Ifemelu receives the fellowship at Princeton. She plans to move after the election, and in the meantime, blogs about Obama, his campaign, and his race. She feels more comfortable with Blaine’s friends, as they all rally around their chosen candidate. “Their friends, like her and Blaine, were believers. True believers” (442). On the night of the election, she, Blaine, and all his friends watch as Barack Obama becomes the first black president of America, cheering and crying. She receives a text from Dike: “I can’t believe it. My president is black like me” (447). As she watches Obama deliver his victory speech, “nothing was more beautiful to her than America” (448). 

Chapter 41 Summary

Back in the braiding salon, Aisha the hairdresser asks how Ifemelu got her visa. Her Nigerian boyfriend has his papers, and she once again asks Ifemelu to speak with him. Ifemelu demurs and Aisha begins to cry. Ifemelu agrees to go to the boyfriend’s place of work and speak to him, though she knows she should “not be dragged further into Aisha’s morass” (452). Aisha finishes her braids and gives Ifemelu her boyfriend’s address. Ifemelu promises to speak to him the next day.
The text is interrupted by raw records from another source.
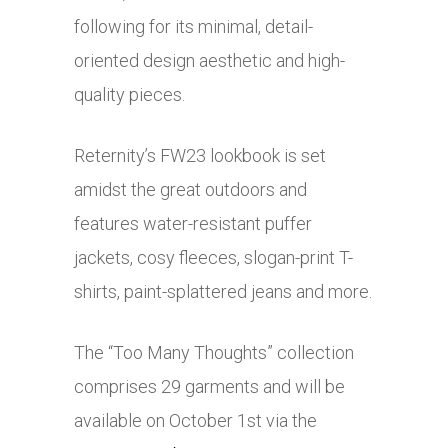
following for its minimal, detail-
oriented design aesthetic and high-
quality pieces.
Reternity’s FW23 lookbook is set
amidst the great outdoors and
features water-resistant puffer
jackets, cosy fleeces, slogan-print T-
shirts, paint-splattered jeans and more.
The “Too Many Thoughts” collection
comprises 29 garments and will be
available on October 1st via the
While walking back to the train station, Ifemelu gets a call from Aunty Uju who is “incoherent, talking and sobbing at the same time” (453). Dike has swallowed a bottle of pills, but is now in the ICU and will be fine. Ifemelu tells Uju she will be there the next day, and wonders “what she had been doing while Dike was swallowing a bottle of pills” (454). 

Chapter 38-41 Analysis

At the end of Chapter 38, Ifemelu reproduces a copy of The Invisible Knapsack, a famous teaching tool used to explain white privilege, on her blog. In the context of the novel, it is used as a literary device, as we can hear Ifemelu herself asking each question. “If a traffic cop pulls you over, do you wonder if it is because of your race? When you go shopping at a nice store, do you worry that you will be followed or harassed?” (430). For each question, the reader can hear Ifemelu, and Blaine, and Uju, and Dike answer “yes.”

 

Obama’s presidential race is the first racially important world event for which Ifemelu has been present. It is, therefore, something she can share with Blaine, rather than simply learn from him. It is part of their shared history as black people living in America, and “Ifemelu no longer felt excluded” (441). They and their friends discuss the politics of the campaign, the ways in which Obama is palatable to white voters in a way that an average black man from Georgia would not be. “And it struck Ifemelu anew, how much everyone agreed. Their friends, like her and Blaine, were believers. True believers” (442). On the day Obama receives the nomination, Blaine and Ifemelu go to a rally, where she sees a black man with his young black son, the father’s face “suddenly young with joyfulness” (443). The scene touches Ifemelu, as does Blaine’s story about his conversation with an old black woman who declares she never would have imagined a black president, even in her grandchildren’s lifetimes. When Obama wins the presidency, she immediately receives a text from Dike: “I can’t believe it. My president is black like me” (447). The men who ran Nigeria in Ifemelu’s childhood were all black. In her existence before immigrating, she always shared a race with those in power, but Dike’s childhood has been different, and the effect Obama has on his self image and sense of self worth is striking. “She read the text a few times, her eyes filling with tears” (447).